Simulator of team emergence in collaborative environment - version 2.0
This project is an improvment of a simulation described in paper "On the Effectiveness of Emergent Task Allocation of Virtual Programmer Teams" (Jarczyk et.al., 2014), it's results are intended to be presented in a journal on social informatics and computing. Virtual teams of programmers are a popular form of collaboration both in Open Source, and commercial software projects. In OSS (Open-source software) projects, programmers make their own decision which project to join, and, therefore, the process of task allocation among the project members is emergent. In this simulation, we attempt to simulate such a process based on available data from GitHub. In Repast Simphony we simulate work done by programmers on tasks as they appeared through GitHub timeline.
There are 4 possible inputs for the simulator. The way of input is defined in parameter set once. First is an open network socket which accepts tasks presented as JSON objects. Second, there is a possibility of reading data (formated as JSON) from files located in /data directory. Optionally, we can choose to query and get raw data from sqlite database. Third possibility is using dataset as described in previous version of the simulator. There is also possibility of using small test data - for debugging purposes only.

——————————

THE PROBLEM - Could you return the stretch of the simulator description that begins at the words "There are 4" and stops after "debugging purposes only.", copied word for word?

DATASET EXTRACT -
——————————

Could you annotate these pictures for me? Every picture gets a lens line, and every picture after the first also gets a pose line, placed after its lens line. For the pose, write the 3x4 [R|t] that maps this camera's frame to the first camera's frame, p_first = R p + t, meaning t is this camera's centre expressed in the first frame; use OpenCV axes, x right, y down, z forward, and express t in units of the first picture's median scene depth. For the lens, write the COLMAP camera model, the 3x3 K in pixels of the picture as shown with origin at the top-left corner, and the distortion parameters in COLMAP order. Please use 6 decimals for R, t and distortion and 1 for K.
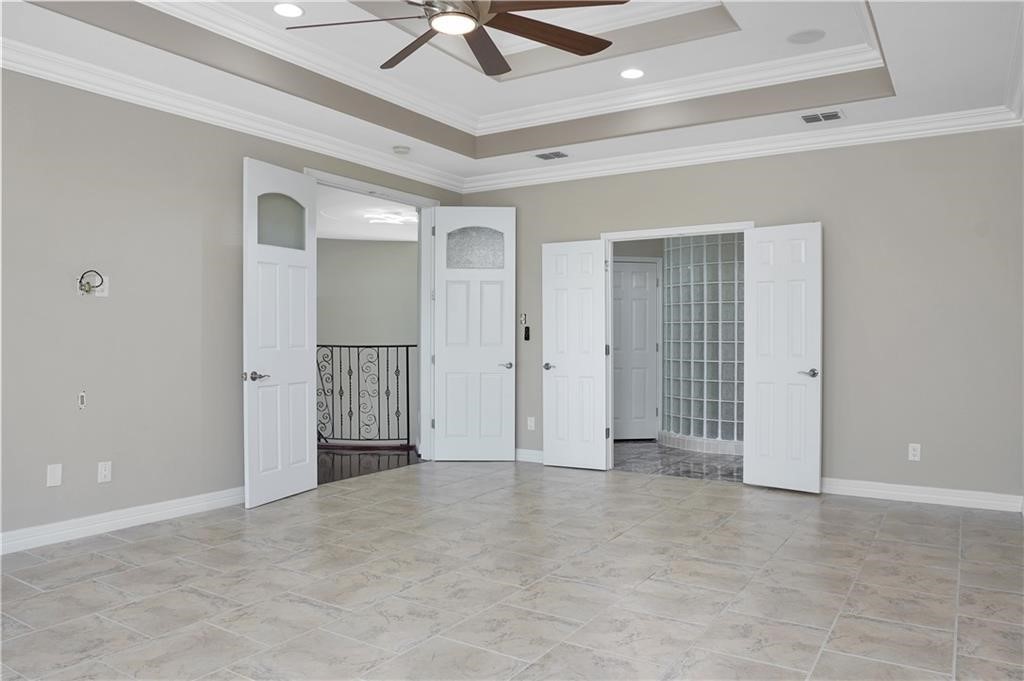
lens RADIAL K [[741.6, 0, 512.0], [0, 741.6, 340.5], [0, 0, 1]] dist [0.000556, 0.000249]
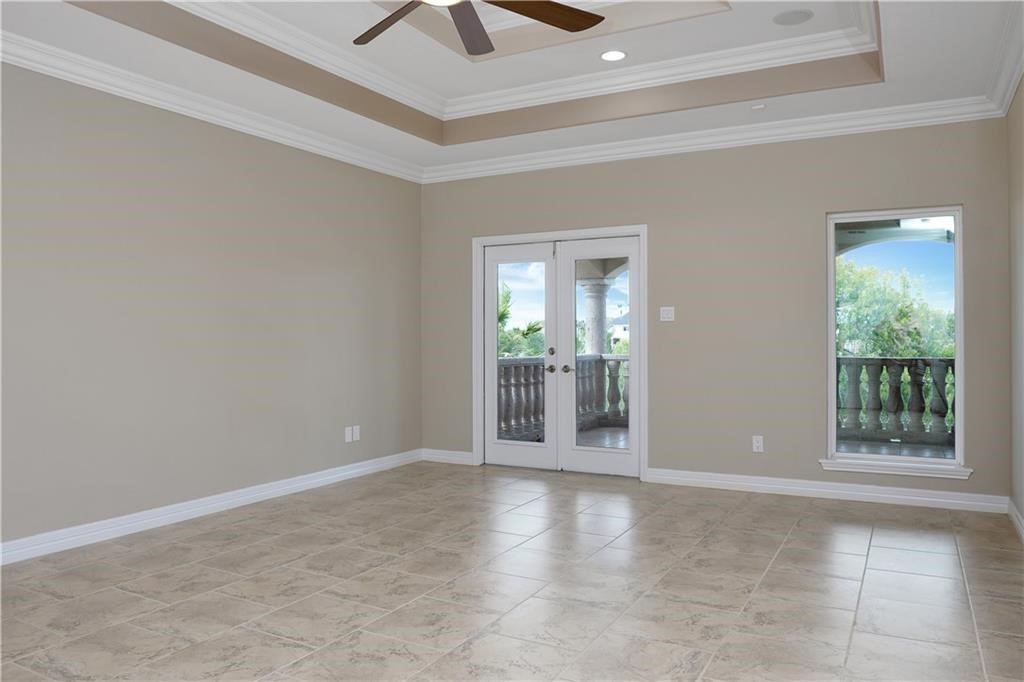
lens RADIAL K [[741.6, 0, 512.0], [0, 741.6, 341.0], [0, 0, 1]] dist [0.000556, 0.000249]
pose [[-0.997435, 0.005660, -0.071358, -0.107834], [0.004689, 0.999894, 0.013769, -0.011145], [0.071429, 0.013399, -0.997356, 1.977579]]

——————————

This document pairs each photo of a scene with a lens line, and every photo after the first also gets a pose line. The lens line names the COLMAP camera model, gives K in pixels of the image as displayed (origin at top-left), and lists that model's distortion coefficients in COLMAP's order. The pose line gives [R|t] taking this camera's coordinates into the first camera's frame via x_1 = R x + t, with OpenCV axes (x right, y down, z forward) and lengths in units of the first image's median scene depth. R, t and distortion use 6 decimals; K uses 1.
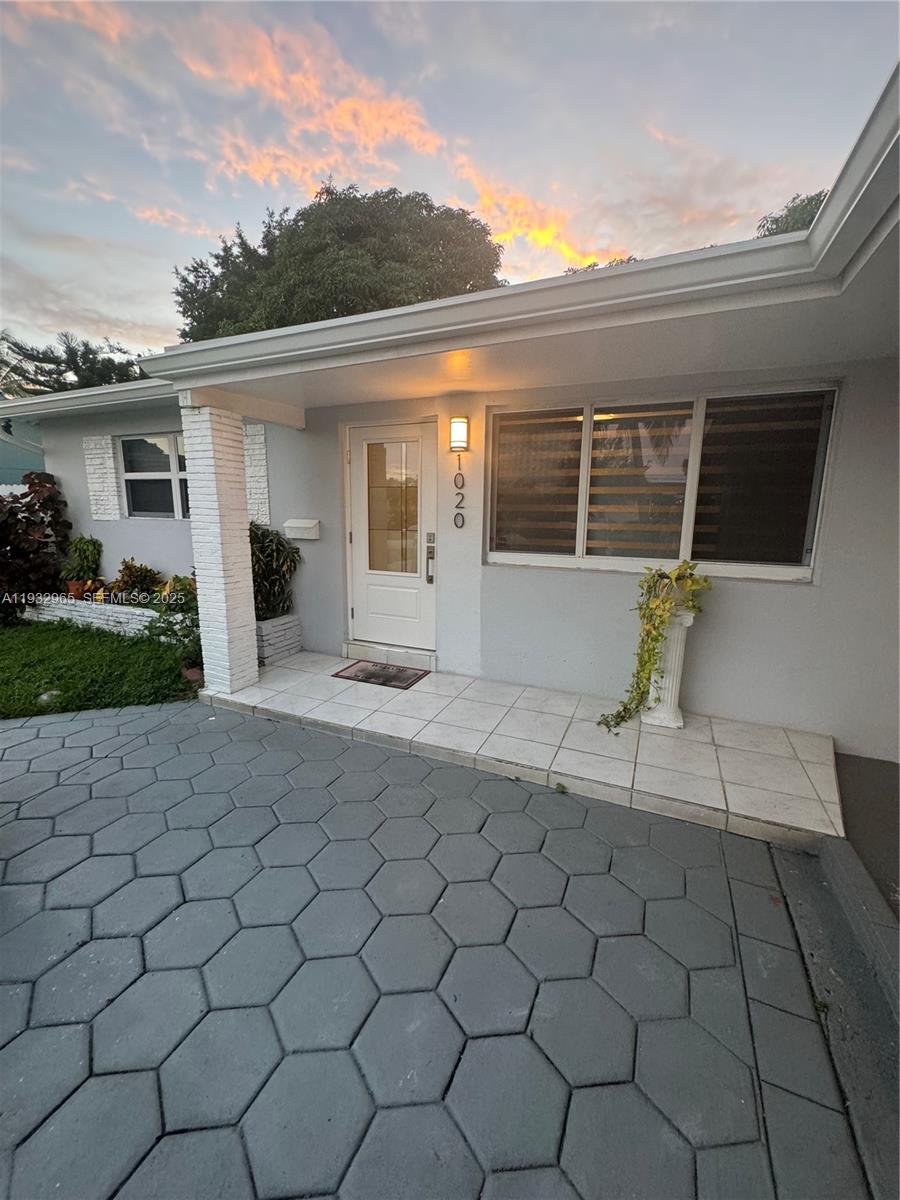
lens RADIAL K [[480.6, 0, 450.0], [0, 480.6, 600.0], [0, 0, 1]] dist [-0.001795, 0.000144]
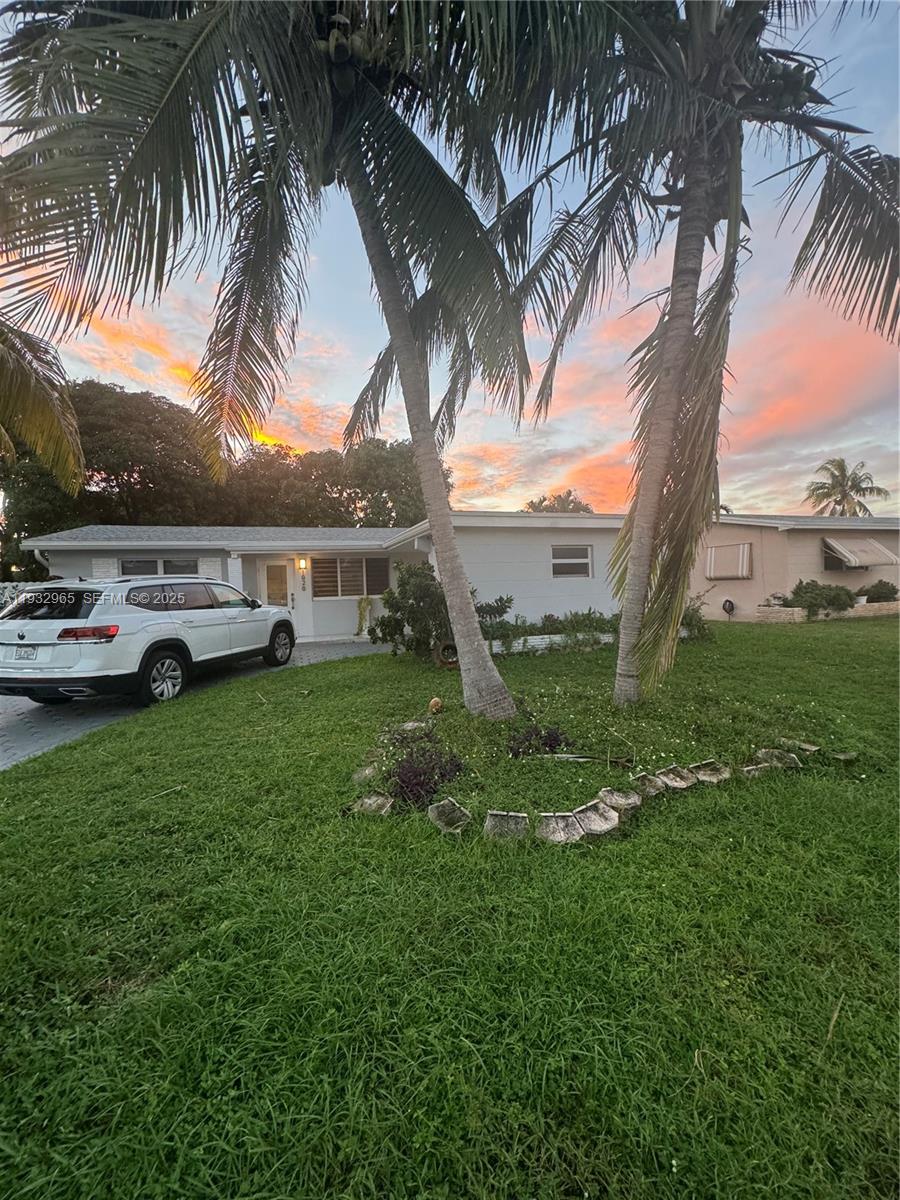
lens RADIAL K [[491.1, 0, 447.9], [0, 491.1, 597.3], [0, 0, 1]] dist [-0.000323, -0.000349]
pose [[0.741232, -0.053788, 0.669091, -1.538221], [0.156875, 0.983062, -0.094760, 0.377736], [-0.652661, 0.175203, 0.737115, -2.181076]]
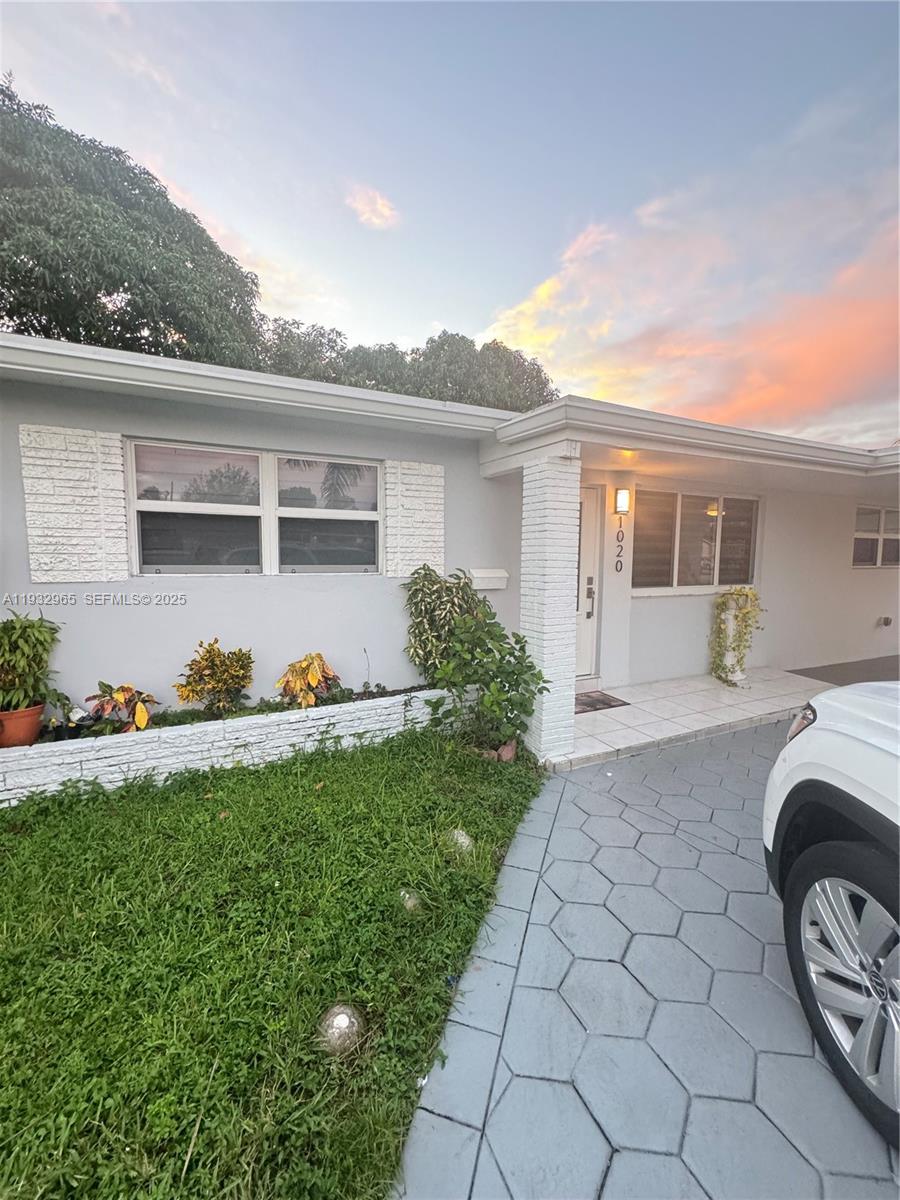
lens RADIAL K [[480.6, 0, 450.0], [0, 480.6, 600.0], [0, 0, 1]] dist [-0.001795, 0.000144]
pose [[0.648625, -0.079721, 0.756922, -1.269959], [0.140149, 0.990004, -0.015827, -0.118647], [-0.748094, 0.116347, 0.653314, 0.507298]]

——————————

ANSWER SECTION -
There are 4 possible inputs for the simulator. The way of input is defined in parameter set once. First is an open network socket which accepts tasks presented as JSON objects. Second, there is a possibility of reading data (formated as JSON) from files located in /data directory. Optionally, we can choose to query and get raw data from sqlite database. Third possibility is using dataset as described in previous version of the simulator. There is also possibility of using small test data - for debugging purposes only.